Pervious Concrete resists degradation from stress during curing. Curing is a chemical process called hydration during which molecular reactions between water and cement create a unique chemical bond which gives the Pervious Concrete unrecognized strength. Since the Pervious mixture dries with much less shrinkage than most other paving concretes, our experience has demonstrated that control joints are needed much less than with conventional concrete. Once cured it does not distort under traffic as does asphalt which often develops ruts and ripples under the hot sun, and the friction from vehicle tires.
Because of its open cell structure, Pervious Concrete reduces the reflection of heat into the atmosphere. Unlike asphalt it also absorbs much less heat from the sun (50% to 75%). When it rains it does not heat the storm water runoff like asphalt, which eventually heats the bodies of water into which it is discharged. The rain water retained also cools the air above the concrete, because it acts like perspiration evaporating to cool your skin.

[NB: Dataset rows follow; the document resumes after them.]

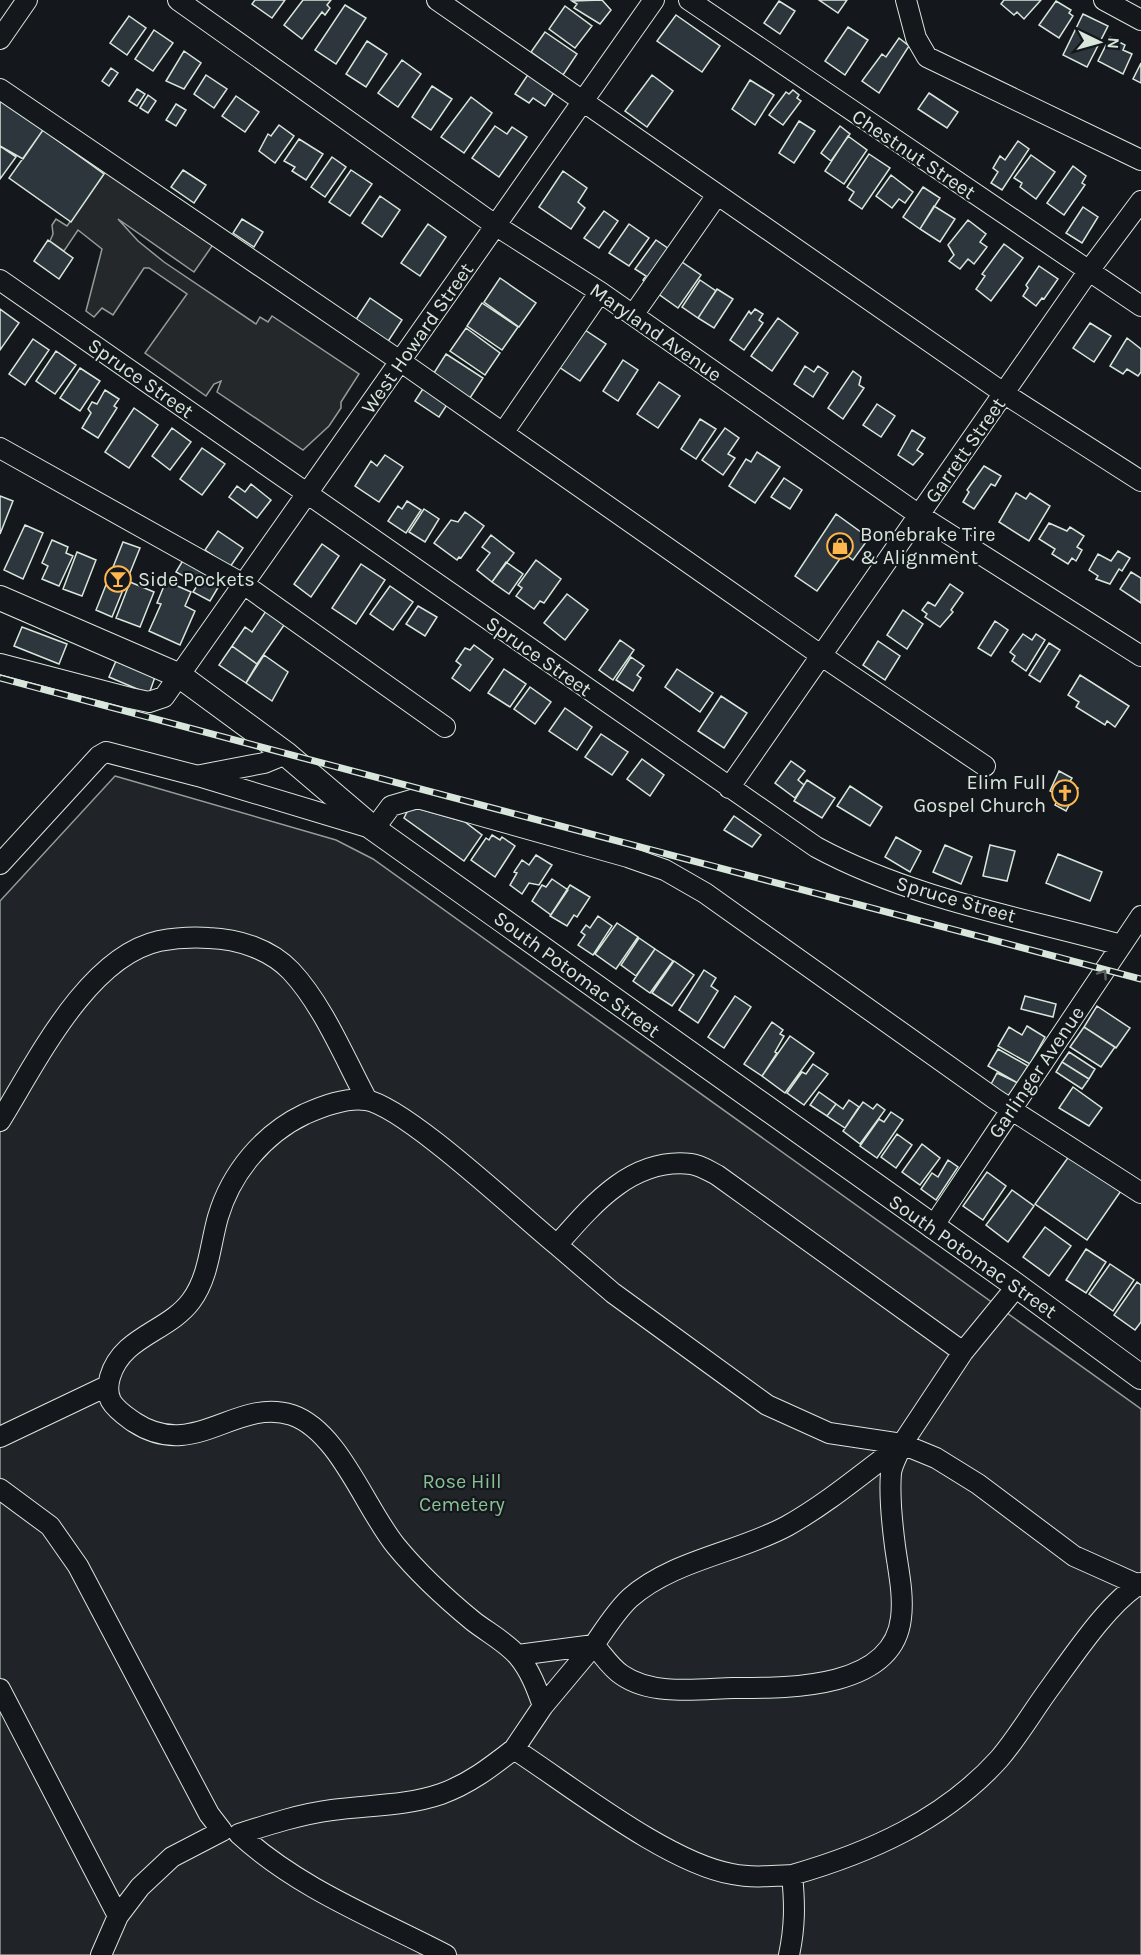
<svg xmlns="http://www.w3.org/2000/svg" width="1141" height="1955" font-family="Karla,sans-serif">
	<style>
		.green { fill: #202428; stroke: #939e99; stroke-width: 1.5 }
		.parking { fill: #24282b; stroke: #939e99; stroke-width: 1.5 }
		.building { fill: #2c363c; stroke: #d8e6dc; stroke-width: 1.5 }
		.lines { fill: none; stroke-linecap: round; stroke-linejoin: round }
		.minor-casing { stroke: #d8e6dc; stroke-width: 22 }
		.major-casing { stroke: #d8e6dc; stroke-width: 26 }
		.minor { stroke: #14181c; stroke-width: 20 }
		.major { stroke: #14181c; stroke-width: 24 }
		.rail-casing { stroke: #d8e6dc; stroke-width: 7 }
		.rail { stroke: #14181c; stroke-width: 4.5; stroke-dasharray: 14; stroke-linecap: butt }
		.oneway { stroke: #59605f }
		.labels { text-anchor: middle; stroke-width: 4.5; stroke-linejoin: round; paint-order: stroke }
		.street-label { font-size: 20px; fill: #d8e6dc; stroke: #14181c }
		.poi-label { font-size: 20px; fill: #d8e6dc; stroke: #14181c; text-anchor: start }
		.park-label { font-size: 20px; fill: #8ac095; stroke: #14181c }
	</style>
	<rect width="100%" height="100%" fill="#14181c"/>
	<path class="green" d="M115,776L336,840L373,859L1141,1409V1955H0V901Z"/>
	<path class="parking" d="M0,96L219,236L194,272L118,219L138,241L164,262L256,324L260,317L268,322L272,316L359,374L341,402V408L329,426L303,450L217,392L221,381L214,384L206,396L145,353L187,294L149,268H144L113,315L102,308L94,317L86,311L102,249L78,230L64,251L50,241L53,234L52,225L56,219L67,226L104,174Z"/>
	<path class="building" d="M255,0H285L272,18L252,4Z
		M303,0H331L327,5L330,8L325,15L322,12L302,39L284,25Z
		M602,0L611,10L600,24L574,8L577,4L572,1Z
		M819,0H847L838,13Z
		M1004,0H1041L1024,19L1017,12L1014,15L1001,4Z
		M779,1L795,11L780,34L764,23Z
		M1056,1L1071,10L1069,13L1073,16L1059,38L1039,25Z
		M345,5L366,18L336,64L315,50Z
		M565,6L592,26L575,48L549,29Z
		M1083,14L1108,26L1087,67L1063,55Z
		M676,15L720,46L702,72L657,41Z
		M129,16L146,28L127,55L110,43Z
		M848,27L868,40L845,75L825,61Z
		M154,30L173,43L153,71L135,59Z
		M545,32L577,54L563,75L531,52Z
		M1110,37L1125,45L1123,50L1132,54L1123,74L1098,61Z
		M899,38L909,46L879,93L862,81L882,54L886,57Z
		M367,41L387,54L366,87L346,74Z
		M184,51L201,63L184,89L166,81Z
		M402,60L421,74L398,107L378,93Z
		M1141,63V83L1133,79Z
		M111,68L118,73L109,86L102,81Z
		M531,70L557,88L545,106L533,98L529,103L515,94Z
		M206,75L227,89L214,108L194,94Z
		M652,75L673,91L647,127L625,111Z
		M750,80L774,95L755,125L732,109Z
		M432,86L452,99L431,130L412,117Z
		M137,89L145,94L137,106L129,101Z
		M793,90L799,95L797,98L801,101L783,125L769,115L786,92L789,94Z
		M929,93L958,112L947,128L918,109Z
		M148,95L156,101L148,113L140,108Z
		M236,96L259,112L245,132L222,116Z
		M471,97L492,113L464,153L441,137Z
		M0,100L43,130L23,159L0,146Z
		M176,104L186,110L176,126L166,120Z
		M799,121L815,131L794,163L779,153Z
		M279,125L294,136L275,163L259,151L268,134L271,136Z
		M495,126L507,134L512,127L527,137L499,177L472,158Z
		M840,126L850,134L831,161L821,153Z
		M43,130L104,174L71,222L9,178Z
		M848,136L867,150L844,184L825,171Z
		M299,139L323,154L306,180L292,171L295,167L284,161Z
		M1018,141L1029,149L1002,190L991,183L998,172L993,168L1000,156L1005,160Z
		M0,146L16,157L0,179Z
		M869,154L890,168L862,209L849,200L854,192L847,187Z
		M1031,155L1055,172L1036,199L1020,187L1022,183L1014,178Z
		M332,157L346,167L325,197L311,187Z
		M1073,166L1086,176L1082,183L1085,185L1064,215L1047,203Z
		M183,170L206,185L194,203L171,187Z
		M351,170L372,184L350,216L329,202Z
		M563,171L587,188L578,202L585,208L571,229L539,207Z
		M891,175L913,192L905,203L899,199L892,208L876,196Z
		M923,187L940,198L920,229L903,217Z
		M380,196L400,210L382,237L362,223Z
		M934,206L955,219L940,242L920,229Z
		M1083,207L1098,217L1082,243L1066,233Z
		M604,211L618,221L599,248L584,238Z
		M242,219L263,232L254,247L233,233Z
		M968,220L986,234L980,242L987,247L974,264L968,259L960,269L949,261L954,255L948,245Z
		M428,224L446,237L420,276L401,263Z
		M629,224L649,238L629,266L609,253Z
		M48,240L73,258L59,279L34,261Z
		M656,240L672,251L649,284L643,280L646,276L635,269Z
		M1004,244L1023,258L991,301L976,289L985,276L982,274Z
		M679,260L701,275L678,308L657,293Z
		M1039,266L1058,279L1044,299L1042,298L1036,306L1023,296L1028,288L1026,285Z
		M500,278L536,303L519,327L484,302Z
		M700,280L716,291L698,318L682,307Z
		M717,289L733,299L714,328L698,318Z
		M370,298L402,320L387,343L355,321Z
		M482,303L518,327L502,350L467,326Z
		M0,309L19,323L0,350Z
		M755,309L763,314L759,320L763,323L744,350L730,340L749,311L751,314Z
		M778,318L798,333L772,371L751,356Z
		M1090,323L1111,336L1094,362L1073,348Z
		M466,328L500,353L485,375L450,351Z
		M585,330L606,344L580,381L559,367Z
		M1127,338L1141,349V372L1138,376L1127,369L1123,374L1110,366Z
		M33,339L49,350L25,385L9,374Z
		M56,351L76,365L55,394L36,381Z
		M446,354L483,378L468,401L432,376Z
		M623,360L638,370L618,401L603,391Z
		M805,366L814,372L818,366L828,373L813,397L794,384Z
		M80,368L100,381L80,411L60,398Z
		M853,371L861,377L859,385L864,388L843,419L828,408Z
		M659,382L680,396L658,428L637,414Z
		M426,384L450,400L439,417L415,401Z
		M105,390L119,399L114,406L117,408L98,438L82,428L91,413L88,409L92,402L97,404Z
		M877,404L895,416L881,437L863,425Z
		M134,408L158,425L129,468L105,452Z
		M700,419L716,429L696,459L681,449Z
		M172,428L191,442L170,470L152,456Z
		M725,428L739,438L728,454L735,458L723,475L702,460Z
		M912,430L925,438L917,450L923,454L913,465L898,455Z
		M202,448L225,464L202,495L180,479Z
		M757,452L780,467L755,503L729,486L746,459L751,462Z
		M385,455L403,467L379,502L355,486L371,461L377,466Z
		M984,466L1001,476L995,486L991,484L974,509L963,502L969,492L967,490Z
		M784,478L802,490L790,509L771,497Z
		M251,484L271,500L257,518L229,497L237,486L245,492Z
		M1016,493L1026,499L1030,493L1050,506L1029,541L999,522Z
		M0,496L13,501L0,534Z
		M407,501L421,510L406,533L388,521L398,506L402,509Z
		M424,509L439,519L425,542L409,532Z
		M465,512L484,526L461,558L459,557L457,560L434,543L451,520L458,522Z
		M836,514L869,538L853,560L844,553L817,591L795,576Z
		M1049,523L1067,531L1070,527L1084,536L1077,547L1082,550L1076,561L1072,558L1068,564L1052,554L1055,549L1039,539Z
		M25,525L43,533L23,579L4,570Z
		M218,531L243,548L230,567L205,550Z
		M491,535L514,553L492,582L477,570L490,553L482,547Z
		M52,540L68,547L66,553L73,556L59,586L42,579L48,566L42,563Z
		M123,542L140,548L112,617L96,610Z
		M322,544L339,556L311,597L294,584Z
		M1118,551L1130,558L1122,571L1119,569L1110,584L1096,579L1098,576L1089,570L1098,554L1111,561Z
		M77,552L96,560L82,596L63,589Z
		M185,557L226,574L210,601L193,592L198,584L176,572Z
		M536,560L561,579L544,603L540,601L534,609L516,596L522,588L518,585Z
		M506,562L523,574L509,594L492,582Z
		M361,564L385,580L356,624L332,608Z
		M1131,572L1141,578V603L1120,589Z
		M166,581L191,592L185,606L195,611L180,645L149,631L161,604L157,603Z
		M130,582L154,592L140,627L116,618Z
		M950,584L963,593L951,610L953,612L940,627L925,617L927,614L922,610L928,602L935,606Z
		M390,586L413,602L393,630L370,614Z
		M567,594L588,610L565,640L544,623Z
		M270,605L289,618L257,664L232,646L245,627L252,632Z
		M418,606L437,617L425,636L406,624Z
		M903,610L923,624L907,649L887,635Z
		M995,621L1008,630L991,656L978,648Z
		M22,627L67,644L59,664L14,646Z
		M1023,634L1032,640L1036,634L1045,640L1026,671L1012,661L1015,656L1010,652Z
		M620,640L634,650L613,680L599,670Z
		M878,641L900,656L885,680L863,665Z
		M1049,643L1060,650L1040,682L1029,675Z
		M474,645L493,659L470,691L452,678L461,665L456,661L465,648L470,650Z
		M232,646L257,664L246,683L219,665Z
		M264,655L288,672L272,701L246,683Z
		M631,657L644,666L637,675L641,678L633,691L616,680Z
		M116,661L155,677L149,694L109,677Z
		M504,669L526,684L510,707L488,693Z
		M677,669L713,693L700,712L665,687Z
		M1080,675L1129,706L1115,727L1107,721L1105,725L1076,707L1079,702L1068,695Z
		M530,687L551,702L535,724L514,709Z
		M721,696L747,713L724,748L698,731Z
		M565,708L592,727L577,750L549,731Z
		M601,734L628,752L612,775L585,757Z
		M642,759L664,775L650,796L627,779Z
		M791,761L805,771L798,780L804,785L795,798L775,783Z
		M1059,771L1072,778L1069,783L1078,788L1066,811L1055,805L1060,796L1050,791Z
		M807,780L835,798L822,818L794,801Z
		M850,786L882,807L870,826L837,806Z
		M419,809L465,822L482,835L464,861L404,818L408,810Z
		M734,816L761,835L752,847L724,830Z
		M492,835L500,840L502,837L515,846L495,877L471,860L486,838L489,840Z
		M896,837L921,851L910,872L885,857Z
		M945,845L972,857L961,884L933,872Z
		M990,845L1015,851L1007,881L983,876Z
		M1058,854L1102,872L1090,901L1046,883Z
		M536,855L552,865L539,885L529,883L522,894L510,885L517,873L514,872L522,860L529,865Z
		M552,879L568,890L551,915L532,901L542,885L546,887Z
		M570,885L590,897L577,917L574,915L567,926L550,916Z
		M598,916L612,926L593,955L578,945L585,935L581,932L586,925L590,928Z
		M617,923L638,937L616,969L595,954Z
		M639,938L655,949L636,976L621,965Z
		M655,949L673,961L650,993L633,981Z
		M674,961L694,975L672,1006L652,993Z
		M704,970L716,978L711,986L718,991L698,1023L679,1010Z
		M735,996L751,1007L724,1048L708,1037Z
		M1025,996L1056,1004L1053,1017L1021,1009Z
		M1097,1006L1130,1028L1116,1048L1084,1027Z
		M772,1022L783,1030L780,1034L784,1036L775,1052L777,1053L762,1076L744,1064Z
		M1027,1026L1045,1037L1030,1064L998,1046L1009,1027L1022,1035Z
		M1084,1027L1115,1047L1101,1067L1070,1047Z
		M790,1036L814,1053L785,1093L762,1076Z
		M998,1049L1028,1066L1018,1083L988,1066Z
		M1069,1052L1095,1069L1089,1079L1062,1062Z
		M1062,1062L1089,1079L1082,1089L1056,1072Z
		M813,1064L828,1074L804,1105L787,1093L802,1072L806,1074Z
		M997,1073L1018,1083L1007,1105L989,1088Z
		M1073,1087L1102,1108L1089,1126L1059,1108Z
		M819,1092L836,1104L827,1116L810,1105Z
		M849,1100L859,1107L845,1128L827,1116L836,1104L843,1109Z
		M863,1102L873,1109L877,1104L885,1110L860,1144L843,1131Z
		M891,1112L903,1120L877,1158L860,1146L879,1119L884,1122Z
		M897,1134L912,1145L896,1168L881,1157Z
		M922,1144L940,1158L920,1185L902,1172Z
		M1072,1152L1123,1188L1087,1240L1035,1204Z
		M948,1160L958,1167L936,1200L921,1189L932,1173L938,1177Z
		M987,1172L1006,1186L983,1220L963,1206Z
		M1012,1190L1034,1206L1008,1242L986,1225Z
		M1045,1227L1071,1246L1049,1276L1023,1257Z
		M1086,1249L1106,1262L1086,1293L1066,1280Z
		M1110,1264L1134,1280L1113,1311L1089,1294Z
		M1137,1282L1141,1285V1322L1135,1330L1114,1315Z"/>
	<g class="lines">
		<g class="minor-casing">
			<path id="minor" d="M178,0L495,225L600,292L919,515L1141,656
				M437,0L1005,394L1141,481
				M689,0L1141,306
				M906,0L916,38L927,57L1141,160
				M1104,0L1141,20
				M0,39L27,0
				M0,89L400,361L822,656L985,766
				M0,280L816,847C910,898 1019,917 1121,945
				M633,315L717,195
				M503,433L600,292
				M0,448L245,585L445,727
				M0,664L130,698L149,702L164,697L654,0
				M201,775L264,763L286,754
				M729,788L1088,272L1141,201
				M0,864L99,756L106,752L198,776L374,829L391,806L418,798L628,857L665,870L705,893L995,1099L1141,1193
				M0,1121C36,1063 87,957 159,941C175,938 193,937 209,938C238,939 270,949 291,971C323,1005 345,1059 367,1100
				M932,1228L1141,916
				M963,1352L717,1175C709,1171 700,1165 691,1164C632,1157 592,1205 557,1245L613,1293L767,1405L829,1433L902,1444L963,1352L1017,1286
				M0,1437L107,1386
				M902,1444C899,1453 892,1464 891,1473C889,1497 892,1523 895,1546C898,1569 904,1594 901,1618C893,1690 786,1688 733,1688C699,1689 652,1696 622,1675C611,1668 603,1655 594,1645C605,1629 616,1611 630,1598C673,1560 737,1553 787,1526C828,1503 864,1472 902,1444Z
				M902,1444L936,1458L978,1484L1074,1556L1141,1586
				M0,1489L50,1526L78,1566L209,1814L222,1831L172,1857L140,1887L118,1916L0,1689
				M518,1655L594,1645
				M543,1706C537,1689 530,1670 518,1656C506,1642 487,1632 473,1621C445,1598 419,1574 396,1546C365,1508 339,1431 292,1415C235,1397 195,1462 134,1422C127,1417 116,1410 111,1401C107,1393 108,1384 110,1377C122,1336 168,1332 191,1301C209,1277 210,1245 218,1217C231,1173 263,1134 305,1114C323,1106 346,1097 366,1100C406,1107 520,1215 557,1245
				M514,1749L543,1706L594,1645
				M792,1875C869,1853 944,1820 999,1759C1018,1737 1034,1709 1052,1685C1074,1655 1109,1602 1141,1583
				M101,1955L118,1916
				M446,1955C375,1918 299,1889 239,1834C270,1824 301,1814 332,1810C368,1805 406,1806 441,1794C469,1784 491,1767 514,1749C571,1786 668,1863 732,1874C752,1878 772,1876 792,1875C795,1904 795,1927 789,1955"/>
		</g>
		<g class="major-casing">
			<path id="major" d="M0,598L180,676L286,754L374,829L1017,1286L1141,1377"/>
		</g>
		<use href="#minor" class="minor"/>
		<use href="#major" class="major"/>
		<g class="rail-casing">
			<path id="rail" d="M0,678L1141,979"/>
		</g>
		<use href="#rail" class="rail"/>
	</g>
	<defs><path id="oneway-chevron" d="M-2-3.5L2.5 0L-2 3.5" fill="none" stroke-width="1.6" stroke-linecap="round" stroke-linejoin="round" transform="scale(1.5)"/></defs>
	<use class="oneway" href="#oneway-chevron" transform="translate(1103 974) rotate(-56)"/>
	<defs>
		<g id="shop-ring" transform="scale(1.35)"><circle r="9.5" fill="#14181c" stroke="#ffb74d" stroke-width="1.5"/><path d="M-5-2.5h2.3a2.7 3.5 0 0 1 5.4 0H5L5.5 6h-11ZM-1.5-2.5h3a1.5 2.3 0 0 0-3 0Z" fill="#ffb74d"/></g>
		<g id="bar-ring" transform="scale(1.35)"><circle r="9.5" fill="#14181c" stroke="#ffb74d" stroke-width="1.5"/><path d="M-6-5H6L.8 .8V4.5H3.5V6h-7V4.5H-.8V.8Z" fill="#ffb74d"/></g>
		<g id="church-ring" transform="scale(1.35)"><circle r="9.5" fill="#14181c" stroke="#ffb74d" stroke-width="1.5"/><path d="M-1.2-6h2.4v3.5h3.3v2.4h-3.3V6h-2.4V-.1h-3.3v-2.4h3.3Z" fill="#ffb74d"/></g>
	</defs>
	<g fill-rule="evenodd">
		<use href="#shop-ring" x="840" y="546"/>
		<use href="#bar-ring" x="118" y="579"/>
		<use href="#church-ring" x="1065" y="793"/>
	</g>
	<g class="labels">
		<g class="street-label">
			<text transform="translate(914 154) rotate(34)" y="7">Chestnut Street</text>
			<text transform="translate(656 332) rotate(35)" y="7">Maryland Avenue</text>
			<text transform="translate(417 338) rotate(-55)" y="7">West Howard Street</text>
			<text transform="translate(141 378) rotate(35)" y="7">Spruce Street</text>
			<text transform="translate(965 450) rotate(-55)" y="7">Garrett Street</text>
			<text transform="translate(539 656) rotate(35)" y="7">Spruce Street</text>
			<text transform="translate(956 899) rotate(16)" y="7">Spruce Street</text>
			<text transform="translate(577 974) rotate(36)" y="7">South Potomac Street</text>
			<text transform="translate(1036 1072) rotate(-56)" y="7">Garlinger Avenue</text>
			<text transform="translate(973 1256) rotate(35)" y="7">South Potomac Street</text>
		</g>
		<g class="poi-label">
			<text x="860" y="541">Bonebrake Tire<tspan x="860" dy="23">&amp; Alignment</tspan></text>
			<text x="138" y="586">Side Pockets</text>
			<text x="1046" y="789" text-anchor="end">Elim Full<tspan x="1046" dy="23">Gospel Church</tspan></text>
		</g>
		<g class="park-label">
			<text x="462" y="1488">Rose Hill<tspan x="462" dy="23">Cemetery</tspan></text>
		</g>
	</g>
	<g transform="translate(1099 42) rotate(95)" stroke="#14181c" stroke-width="4.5" paint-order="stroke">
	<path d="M0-4.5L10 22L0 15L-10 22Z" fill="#d8e6dc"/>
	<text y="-9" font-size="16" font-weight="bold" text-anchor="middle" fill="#d8e6dc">N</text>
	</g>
</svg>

When oil or grease drips on to pervious that same open cell structure enables volatiles to evaporate, and remaining solids to pass into the soil below, where microbial activity may consume or convert them. Because of the heavy, strong, Portland cement paste component, it forms strong molecular bonds that grow during hydration. Since most aggregate is porous it forms a mechanical bond as well and creates a pavement with greater strength and durability. If compaction by vibrating screed and rolling is not done quickly this mechanical bond will not be achieved and raveling will occur under traffic.
The appropriate thickness for most pavements is 6″. However thicker pavements may be designed for heavy loads. The skills of concrete engineers should be put to use in designing heavy use pavements.